Cal fans turned on Tedford after he couldn't maintain the same level of success. Let's see what happens to Cignetti after Mendoza and the seniors leave and when his coordinators get poached.


IU got TCU's QB Josh Hoover, who's pretty decent. Mendoza is a very good QB, but he doesn't come close to winning out or getting the Heisman at nearly any other program.

And basically virtually no other QB Indiana could have had would have won the Heisman and it is unlikely Indiana is undefeated right now without Mendoza. Julian Sayin, Dante Moore, and Ty Simpson are all extremely talented QB's with better talent around them than Mendoza. They didn't win the Heisman.

Would Mendoza be where he is on any of those teams. I don't know. Probably not. But that comes down to circumstances and a symbiotic relationship between team and QB. Everything has to go perfectly for a guy to win the Heisman.

Hell, if Indiana blows the doors off of Penn State instead of needing a huge drive and a massively clutch pass and catch to win, Mendoza might not have won the Heisman. That drive pretty much cemented the award for him and at that point was only going to possibly be taken away from him by Sayin if OSU beat Indiana.
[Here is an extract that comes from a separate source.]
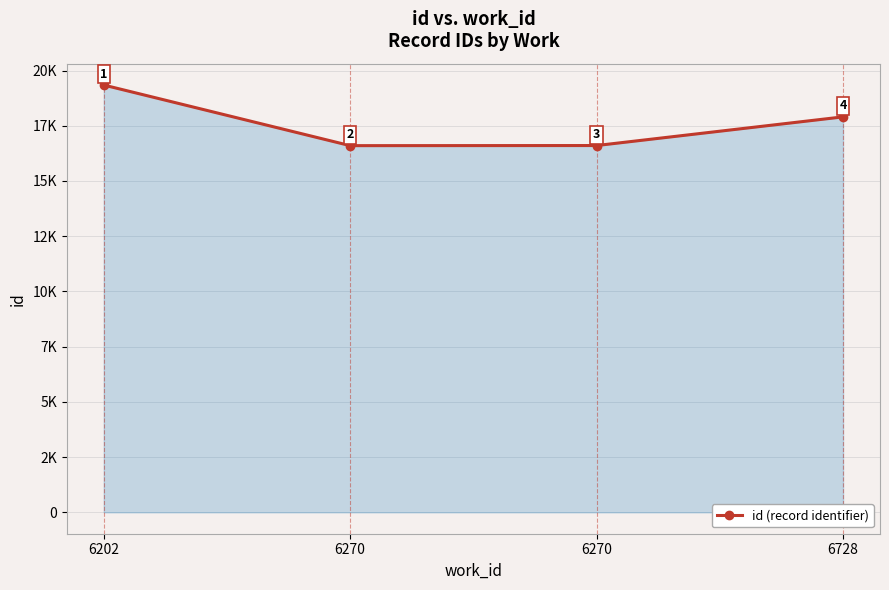

What is the difference between the maximum and second lowest values?

2739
I disagree about the talent level around Mendoza compared to the other teams. IU crushed Oregon in every phase of the game, dominating the trenches on both sides of the ball, Mendoza had a solid pocket, good targets, and a strong running game, 178yds with a 4.9ypc average. IU's players might have been lower-rated recruits, but they are better players than those of Oregon or OSU. You can't go 15-0 and be a TD favorite on the road in the NCG without having the top roster in college football.